IMPORTANT NOTE: most Tor servers do not currently use nftables, as we still use the Ferm firewall wrapper, which only uses iptables. Still, we sometimes end up on machines that might have nftables and those instructions will be useful for that brave new future. See tpo/tpa/team#40554 for a followup on that migration.
- Listing rules
- Checking and applying a ruleset
- Inserting a rule to bypass a restriction
- Blocking a host
- Deleting a rule
- Other documentation
Listing rules
nft -a list ruleset
The -a flag shows the handles which is useful to delete a specific
rule.
Checking and applying a ruleset
This checks the ruleset of Puppet rule files as created by the puppet/nftables modules before applying it:
nft -c -I /etc/nftables/puppet -f /etc/nftables/puppet.nft
This is done by Puppet before actually applying the ruleset, which is done with:
nft -I /etc/nftables/puppet -f /etc/nftables/puppet.nft
The -I parameter stands for --includepath and tells nft to look
for rules in that directory.
You can try to load the ruleset but flush it afterwards in case it crashes your access with:
nft -f /etc/nftables.conf ; sleep 30 ; nft flush ruleset
Inserting a rule to bypass a restriction
Say you have the chain INPUT in the table filter which looks like
this:
table inet filter {
chain INPUT {
type filter hook input priority filter; policy drop;
iifname "lo" accept
ct state established,related accept
ct state invalid drop
tcp dport 22 accept
reject
}
}
.. and you want to temporarily give access to the web server on port 443. You would do a command like:
nft insert rule inet filter INPUT 'tcp dport 443 accept'
Or if you need to allow a specific IP, you could do:
nft insert rule inet filter INPUT 'ip saddr 192.0.2.0/24 accept'
Blocking a host
Similarly, assuming you have the same INPUT chain in the filter
table, you could do this to block a host from accessing the server:
nft insert rule inet filter INPUT 'ip saddr 192.0.2.0/24 reject'
That will generate an ICMP response.

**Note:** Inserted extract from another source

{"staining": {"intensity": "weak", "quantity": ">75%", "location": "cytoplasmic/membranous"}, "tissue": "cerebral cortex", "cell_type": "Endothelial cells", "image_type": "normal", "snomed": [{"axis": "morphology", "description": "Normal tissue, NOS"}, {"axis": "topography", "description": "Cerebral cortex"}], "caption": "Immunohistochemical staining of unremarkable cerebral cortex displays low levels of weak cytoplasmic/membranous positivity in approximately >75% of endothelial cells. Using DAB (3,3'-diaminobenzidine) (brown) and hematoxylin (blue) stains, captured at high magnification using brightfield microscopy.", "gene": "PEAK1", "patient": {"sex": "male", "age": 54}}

If this is a DOS condition, you might rather avoid that and simply drop the packet with:
nft insert rule inet filter INPUT 'ip saddr 192.0.2.0/24 drop'
Deleting a rule
If you added a rule by hand in the above and now want to delete it,
you first need to find the handle (with the -a flag to nft list ruleset) and then delete the rule:
nft delete rule inet filter INPUT handle 39
Be VERY CAREFUL with this step as using the wrong handle might lock you out of the server.